The setter cache behavior is not only relevant for queryable properties that have been marked as cached. Explicitly selected queryable property annotations also behave like cached properties, which means they also make use of this option if their setter is used after they were selected. Read more about this in Selecting annotations.

There are 4 options that can be used via constants (which in reality are functions, much like Django’s built-in values for the on_delete option of ForeignKey fields), which can be imported from queryable_properties.properties:

  • CLEAR_CACHE (default): After the setter is used, a cached value for this property on the model instance is reset. The next use of the getter will therefore execute the getter code again and then cache the new value (unless the property isn’t actually marked as cached).
  • CACHE_VALUE: After the setter is used, the cache for the queryable property on the model instance will be updated with the value that was passed to the setter.
  • CACHE_RETURN_VALUE: Like CACHE_VALUE, but the return value of the function decorated with @<property>.setter for the decorator-based approach or the set_value method for the class-based approach is cached instead. The function/method should therefore return a value when this option is used, as None will be cached on each setter usage otherwise.
  • DO_NOTHING: As the name suggests, this behavior will not interact with cached values at all after a setter is used. This means that cached values from before the setter was used will remain in the cache and may therefore not reflect the most recent value.

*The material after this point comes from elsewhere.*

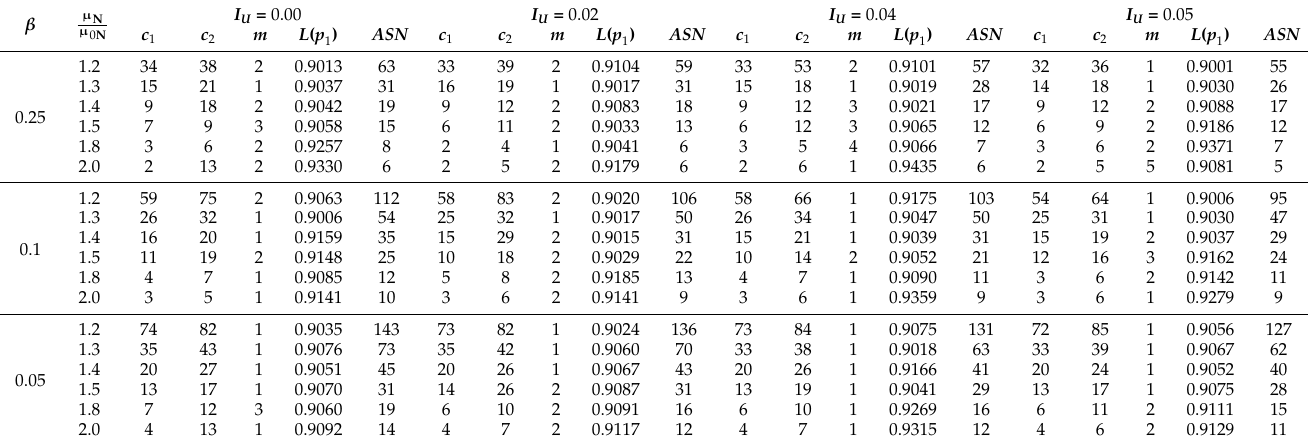
Table 2. The MDS design values for α = 0.10, ν = 2.0, and a = 1.0.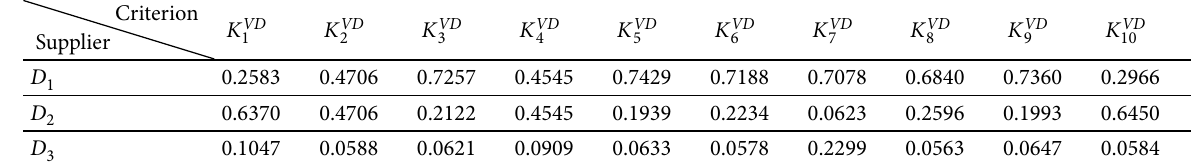
Table 7. Matrix of weight of each p suppliers due to each K criteria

To provide a simple example, the setter of the version_str property should now be extended to be able to accept values starting with 'V' (e.g. 'V2.0' instead of just '2.0') and the newly set value should be cached after the setter was used. Using CACHE_VALUE is therefore not a viable option as it would simply cache the value passed to the setter, which may or may not be prefixed with 'V', making the getter unreliable as it would return these unprocessed values. Instead, CACHE_RETURN_VALUE will be used to ensure the correct getter format for cached values.

To achieve this using the decorator-based approach, the cache_behavior parameter of the setter decorator must be used:

from queryable_properties.properties import CACHE_RETURN_VALUE, queryable_property


class ApplicationVersion(models.Model):
    ...
    
    @queryable_property(cached=True)
    def version_str(self):
        """Return the combined version info as a string."""
        return '{major}.{minor}'.format(major=self.major, minor=self.minor)
        
    @version_str.setter(cache_behavior=CACHE_RETURN_VALUE)
    def version_str(self, value):
        """Set the version fields from a version string, which is allowed to be prefixed with 'V'."""
        # Don't implement any validation to keep the example simple.
        if value.lower().startswith('v'):
            value = value[1:]
        self.major, self.minor = value.split('.')
        return value  # This value will be cached due to CACHE_RETURN_VALUE

For the class-based approach, the class (or instance) attribute setter_cache_behavior must be set:

from queryable_properties.properties import CACHE_RETURN_VALUE, QueryableProperty, SetterMixin


class VersionStringProperty(SetterMixin, QueryableProperty):

    cached = True
    setter_cache_behavior = CACHE_RETURN_VALUE

    def get_value(self, obj):
        """Return the combined version info as a string."""
        return '{major}.{minor}'.format(major=obj.major, minor=obj.minor)
    
    def set_value(self, obj, value):
        """Set the version fields from a version string, which is allowed to be prefixed with 'V'."""
        # Don't implement any validation to keep the example simple.
        if value.lower().startswith('v'):
            value = value[1:]
        obj.major, obj.minor = value.split('.')
        return value  # This value will be cached due to CACHE_RETURN_VALUE

Deleter

Unlike regular properties, queryable properties do not offer a deleter. This is intentional as queryable properties are supposed to be based on model fields, which can’t just be deleted from a model instance either. (Nullable) Fields can, however, be “cleared” by setting their value to None - but this can just as easily be achieved by using a setter to set this value.